Researchers have translated the famous Cherokee inscriptions from Manitou Cave — but it’s not the story they were expecting to see.
The Cherokee were forcefully displaced from their native lands and sent westward on the Trail of Tears in the 1830s — a process which killed at least 4,000 Cherokees and essentially destroyed the native culture. But before that happened, their nation inhabited a broad territory in the southeastern United States. Manitou Cave, named thusly after the fundamental life force in many Native American mythologies, is also included in this territory.
The cave is famous for the historic Cherokee wall inscriptions, made during a time of great distress for the population.
“These are the first Cherokee inscriptions ever found in a cave context, and the first from a cave to be translated,” said Jan Simek, president emeritus of the University of Tennessee System and Distinguished Professor of Science in UT’s Department of Anthropology. Simek is a co-author of the study “Talking Stones: Cherokee Syllabary in Manitou Cave, Alabama,” published recently in Antiquity. “They tell us about what the people who wrote on the walls were doing in the cave and provide a direct link to how some Native Americans viewed caves as sacred places.”

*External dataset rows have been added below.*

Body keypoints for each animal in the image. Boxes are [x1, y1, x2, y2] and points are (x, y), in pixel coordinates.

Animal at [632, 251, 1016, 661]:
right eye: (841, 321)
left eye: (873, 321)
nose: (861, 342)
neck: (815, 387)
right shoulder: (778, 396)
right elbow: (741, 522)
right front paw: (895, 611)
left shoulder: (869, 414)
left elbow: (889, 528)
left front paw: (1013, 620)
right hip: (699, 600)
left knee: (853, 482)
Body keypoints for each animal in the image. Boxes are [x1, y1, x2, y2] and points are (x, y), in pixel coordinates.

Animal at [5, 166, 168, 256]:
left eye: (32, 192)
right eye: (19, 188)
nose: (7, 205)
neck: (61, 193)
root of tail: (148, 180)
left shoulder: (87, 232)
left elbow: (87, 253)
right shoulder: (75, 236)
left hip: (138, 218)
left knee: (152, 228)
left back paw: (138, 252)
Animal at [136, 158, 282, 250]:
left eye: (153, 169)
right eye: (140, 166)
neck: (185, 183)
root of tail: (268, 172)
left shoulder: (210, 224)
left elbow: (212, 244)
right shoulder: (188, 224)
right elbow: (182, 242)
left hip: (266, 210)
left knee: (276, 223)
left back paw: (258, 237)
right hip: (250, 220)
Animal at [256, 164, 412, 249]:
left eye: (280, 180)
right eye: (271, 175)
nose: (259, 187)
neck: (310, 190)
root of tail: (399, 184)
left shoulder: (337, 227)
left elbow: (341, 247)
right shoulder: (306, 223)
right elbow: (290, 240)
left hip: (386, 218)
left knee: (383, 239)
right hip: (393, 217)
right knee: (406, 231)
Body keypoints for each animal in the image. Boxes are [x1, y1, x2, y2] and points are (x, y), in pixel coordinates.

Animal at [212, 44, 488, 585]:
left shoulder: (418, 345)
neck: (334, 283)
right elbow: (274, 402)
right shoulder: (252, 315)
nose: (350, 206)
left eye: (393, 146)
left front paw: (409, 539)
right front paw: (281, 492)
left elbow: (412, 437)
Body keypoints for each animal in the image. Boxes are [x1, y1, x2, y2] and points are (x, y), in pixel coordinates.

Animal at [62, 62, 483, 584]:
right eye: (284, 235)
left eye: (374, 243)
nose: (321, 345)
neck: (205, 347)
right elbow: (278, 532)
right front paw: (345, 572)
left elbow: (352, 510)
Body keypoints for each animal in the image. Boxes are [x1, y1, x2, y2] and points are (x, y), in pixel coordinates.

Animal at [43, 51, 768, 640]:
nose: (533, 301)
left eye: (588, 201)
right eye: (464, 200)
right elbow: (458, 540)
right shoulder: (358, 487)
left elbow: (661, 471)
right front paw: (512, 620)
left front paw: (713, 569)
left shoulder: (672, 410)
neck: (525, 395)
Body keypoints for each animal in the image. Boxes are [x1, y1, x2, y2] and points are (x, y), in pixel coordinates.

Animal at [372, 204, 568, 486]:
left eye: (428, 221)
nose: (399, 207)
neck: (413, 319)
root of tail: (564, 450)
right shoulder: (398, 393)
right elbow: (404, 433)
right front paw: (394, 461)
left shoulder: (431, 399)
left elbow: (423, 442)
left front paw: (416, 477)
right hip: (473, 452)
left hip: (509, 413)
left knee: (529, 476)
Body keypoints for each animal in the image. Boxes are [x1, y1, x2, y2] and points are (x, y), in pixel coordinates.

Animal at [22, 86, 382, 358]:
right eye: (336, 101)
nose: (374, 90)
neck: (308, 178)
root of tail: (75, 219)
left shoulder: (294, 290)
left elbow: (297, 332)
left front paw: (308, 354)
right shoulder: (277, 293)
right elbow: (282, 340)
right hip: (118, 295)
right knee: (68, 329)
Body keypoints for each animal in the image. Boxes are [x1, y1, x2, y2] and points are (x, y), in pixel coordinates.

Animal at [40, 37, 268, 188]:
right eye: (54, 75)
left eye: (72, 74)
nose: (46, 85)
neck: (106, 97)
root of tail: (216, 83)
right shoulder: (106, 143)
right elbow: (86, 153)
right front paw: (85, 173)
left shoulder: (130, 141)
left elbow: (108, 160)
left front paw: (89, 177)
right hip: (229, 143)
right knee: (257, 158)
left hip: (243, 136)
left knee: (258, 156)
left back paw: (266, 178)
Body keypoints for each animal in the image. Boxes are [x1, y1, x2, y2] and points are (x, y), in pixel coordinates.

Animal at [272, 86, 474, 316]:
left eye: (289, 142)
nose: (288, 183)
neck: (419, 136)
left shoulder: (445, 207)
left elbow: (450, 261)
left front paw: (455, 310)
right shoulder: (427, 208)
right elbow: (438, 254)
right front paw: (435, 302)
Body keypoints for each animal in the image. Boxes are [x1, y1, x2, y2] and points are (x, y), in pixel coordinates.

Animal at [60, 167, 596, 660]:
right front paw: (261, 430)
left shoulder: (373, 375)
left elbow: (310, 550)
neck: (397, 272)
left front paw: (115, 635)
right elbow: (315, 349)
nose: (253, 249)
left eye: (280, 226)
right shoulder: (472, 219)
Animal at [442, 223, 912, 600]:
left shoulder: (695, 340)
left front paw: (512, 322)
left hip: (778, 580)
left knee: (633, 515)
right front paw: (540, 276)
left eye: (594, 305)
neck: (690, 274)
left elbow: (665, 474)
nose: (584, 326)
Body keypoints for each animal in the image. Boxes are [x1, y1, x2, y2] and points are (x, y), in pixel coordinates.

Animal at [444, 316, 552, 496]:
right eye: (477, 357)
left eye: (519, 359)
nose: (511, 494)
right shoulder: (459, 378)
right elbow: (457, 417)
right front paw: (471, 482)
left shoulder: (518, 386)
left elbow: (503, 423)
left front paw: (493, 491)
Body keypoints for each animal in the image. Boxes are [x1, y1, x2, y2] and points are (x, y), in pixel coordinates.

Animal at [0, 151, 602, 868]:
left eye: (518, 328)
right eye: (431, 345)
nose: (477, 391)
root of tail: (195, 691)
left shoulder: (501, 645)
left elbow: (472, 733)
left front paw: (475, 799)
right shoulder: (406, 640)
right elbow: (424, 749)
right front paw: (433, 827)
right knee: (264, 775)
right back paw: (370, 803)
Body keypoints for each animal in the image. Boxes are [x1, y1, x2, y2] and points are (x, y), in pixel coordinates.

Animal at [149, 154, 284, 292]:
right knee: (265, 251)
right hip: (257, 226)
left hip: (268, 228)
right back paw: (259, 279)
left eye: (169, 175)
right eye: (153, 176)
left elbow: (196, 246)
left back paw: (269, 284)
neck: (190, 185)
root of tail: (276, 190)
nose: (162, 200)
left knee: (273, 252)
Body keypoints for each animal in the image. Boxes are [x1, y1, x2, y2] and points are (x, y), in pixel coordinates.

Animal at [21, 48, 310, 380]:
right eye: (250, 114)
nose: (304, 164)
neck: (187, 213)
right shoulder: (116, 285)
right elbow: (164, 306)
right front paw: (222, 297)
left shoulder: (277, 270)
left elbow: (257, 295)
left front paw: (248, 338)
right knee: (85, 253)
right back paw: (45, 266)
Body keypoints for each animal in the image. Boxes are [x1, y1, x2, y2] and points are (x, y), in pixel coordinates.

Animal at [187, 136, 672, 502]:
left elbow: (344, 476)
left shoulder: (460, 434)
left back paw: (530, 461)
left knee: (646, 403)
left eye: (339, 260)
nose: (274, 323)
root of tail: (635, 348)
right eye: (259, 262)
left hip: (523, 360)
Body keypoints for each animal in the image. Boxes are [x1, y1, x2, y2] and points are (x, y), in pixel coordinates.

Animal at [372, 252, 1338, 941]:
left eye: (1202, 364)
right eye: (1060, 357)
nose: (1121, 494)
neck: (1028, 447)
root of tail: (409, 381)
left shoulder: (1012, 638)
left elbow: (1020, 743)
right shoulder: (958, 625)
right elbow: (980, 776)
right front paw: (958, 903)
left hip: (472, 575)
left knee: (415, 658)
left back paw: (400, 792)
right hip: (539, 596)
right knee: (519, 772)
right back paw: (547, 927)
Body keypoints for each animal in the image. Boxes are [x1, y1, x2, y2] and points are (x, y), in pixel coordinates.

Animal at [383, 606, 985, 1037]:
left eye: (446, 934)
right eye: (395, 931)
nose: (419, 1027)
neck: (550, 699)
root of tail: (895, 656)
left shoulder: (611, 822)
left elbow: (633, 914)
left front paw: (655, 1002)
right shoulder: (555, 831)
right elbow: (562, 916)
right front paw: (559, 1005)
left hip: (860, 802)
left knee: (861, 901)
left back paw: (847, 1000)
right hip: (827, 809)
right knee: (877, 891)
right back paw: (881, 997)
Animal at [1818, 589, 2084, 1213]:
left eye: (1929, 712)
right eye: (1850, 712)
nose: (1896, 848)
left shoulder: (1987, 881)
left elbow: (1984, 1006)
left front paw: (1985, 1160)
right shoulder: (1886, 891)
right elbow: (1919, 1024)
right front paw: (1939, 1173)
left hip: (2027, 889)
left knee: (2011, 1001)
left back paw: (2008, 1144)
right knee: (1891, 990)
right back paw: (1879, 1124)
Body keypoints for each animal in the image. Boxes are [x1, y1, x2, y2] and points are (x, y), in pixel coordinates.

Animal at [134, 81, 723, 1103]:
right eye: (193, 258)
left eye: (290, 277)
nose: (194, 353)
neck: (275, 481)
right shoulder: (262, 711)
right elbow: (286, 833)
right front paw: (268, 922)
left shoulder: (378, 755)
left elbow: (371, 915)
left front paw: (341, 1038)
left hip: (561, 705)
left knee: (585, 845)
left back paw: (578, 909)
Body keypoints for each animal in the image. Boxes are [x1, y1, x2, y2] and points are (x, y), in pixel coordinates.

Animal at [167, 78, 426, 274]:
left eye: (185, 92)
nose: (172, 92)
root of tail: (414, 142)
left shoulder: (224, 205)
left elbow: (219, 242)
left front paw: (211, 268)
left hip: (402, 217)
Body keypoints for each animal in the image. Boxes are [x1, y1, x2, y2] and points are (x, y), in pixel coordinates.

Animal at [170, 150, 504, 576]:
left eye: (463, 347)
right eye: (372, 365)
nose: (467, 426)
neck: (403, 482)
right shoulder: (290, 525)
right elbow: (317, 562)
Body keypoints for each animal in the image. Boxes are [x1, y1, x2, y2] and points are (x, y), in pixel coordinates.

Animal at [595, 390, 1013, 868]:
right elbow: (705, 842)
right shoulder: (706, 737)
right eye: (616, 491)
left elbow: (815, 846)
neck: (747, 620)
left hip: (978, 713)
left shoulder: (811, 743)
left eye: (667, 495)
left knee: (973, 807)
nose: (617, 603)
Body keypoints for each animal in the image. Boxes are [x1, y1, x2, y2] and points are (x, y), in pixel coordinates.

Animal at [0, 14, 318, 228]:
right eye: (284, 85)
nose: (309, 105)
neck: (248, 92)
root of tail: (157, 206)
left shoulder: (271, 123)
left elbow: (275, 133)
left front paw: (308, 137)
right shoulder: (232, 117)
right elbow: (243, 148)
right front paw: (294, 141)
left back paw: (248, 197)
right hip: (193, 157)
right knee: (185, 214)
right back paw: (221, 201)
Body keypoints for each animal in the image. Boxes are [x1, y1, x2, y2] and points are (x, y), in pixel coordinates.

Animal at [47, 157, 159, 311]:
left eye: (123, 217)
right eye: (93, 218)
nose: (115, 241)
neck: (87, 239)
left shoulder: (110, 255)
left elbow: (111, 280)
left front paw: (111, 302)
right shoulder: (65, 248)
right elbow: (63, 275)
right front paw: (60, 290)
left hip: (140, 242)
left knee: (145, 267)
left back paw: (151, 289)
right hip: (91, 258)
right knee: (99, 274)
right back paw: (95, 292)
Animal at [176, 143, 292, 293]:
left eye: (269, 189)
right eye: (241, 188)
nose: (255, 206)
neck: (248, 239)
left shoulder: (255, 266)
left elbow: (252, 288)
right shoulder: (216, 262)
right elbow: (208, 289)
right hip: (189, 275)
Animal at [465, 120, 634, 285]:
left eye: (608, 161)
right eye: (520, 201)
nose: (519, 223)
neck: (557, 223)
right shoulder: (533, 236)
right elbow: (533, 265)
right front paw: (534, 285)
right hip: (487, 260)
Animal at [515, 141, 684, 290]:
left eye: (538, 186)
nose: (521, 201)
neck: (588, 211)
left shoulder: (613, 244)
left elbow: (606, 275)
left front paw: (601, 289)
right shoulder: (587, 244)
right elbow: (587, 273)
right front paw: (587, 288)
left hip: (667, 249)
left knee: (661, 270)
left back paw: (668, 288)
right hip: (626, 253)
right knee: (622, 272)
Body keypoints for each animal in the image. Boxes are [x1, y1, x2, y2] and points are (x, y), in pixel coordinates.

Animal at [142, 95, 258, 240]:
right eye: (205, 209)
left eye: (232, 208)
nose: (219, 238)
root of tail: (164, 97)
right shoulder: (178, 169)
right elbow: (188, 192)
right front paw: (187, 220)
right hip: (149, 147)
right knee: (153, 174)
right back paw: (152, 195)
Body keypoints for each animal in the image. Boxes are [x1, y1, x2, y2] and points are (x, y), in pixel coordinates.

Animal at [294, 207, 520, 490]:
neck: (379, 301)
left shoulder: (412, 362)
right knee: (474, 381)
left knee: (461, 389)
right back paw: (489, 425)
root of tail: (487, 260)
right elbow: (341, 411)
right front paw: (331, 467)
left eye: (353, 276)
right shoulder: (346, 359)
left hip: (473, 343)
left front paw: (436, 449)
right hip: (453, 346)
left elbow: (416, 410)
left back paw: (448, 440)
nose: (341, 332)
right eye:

However, while the cave was sacred to the Cherokee, the inscriptions are very profane — they describe a ball game. The first inscription describes an event which took place in 1828, translated as “The leaders of the stickball team on the 30th day in their month April 1828.” A nearby inscription reads “We who are those that have blood come out of their nose and mouth.” It was a pretty violent game.
Stickball resembles the modern European game of lacrosse. It involves ball sticks which are made by hand from hickory and a small ball made of deer hair and hide. The males played with sticks, while women played with their bare hands. But to the Cherokee, it wasn’t just any game — it took the shape of a ritual ceremony, researchers say.
“It is far more than a simple game,” Simek said. “It is a ceremonial event that often continues over days, focusing on competition between two communities who epitomize the spirit and power of the people and their ancestors.”
There’s also something weird about how the inscriptions are made: they point inside out as if to talk to the rock itself.
“The ceiling inscriptions are written backwards, as if addressing readers inside the rock itself,” Simek said. “This corresponds with part of one inscription which reads ‘I am your grandson.’ This is how the Cherokee might formally address the Old Ones, which can include deceased Cherokee ancestors as well as comprise other supernatural beings who inhabited the world before the Cherokee came into existence.”
Researchers are now working to translate several other inscriptions found at Cherokee caves in Alabama.
The study has been published in Antiquity.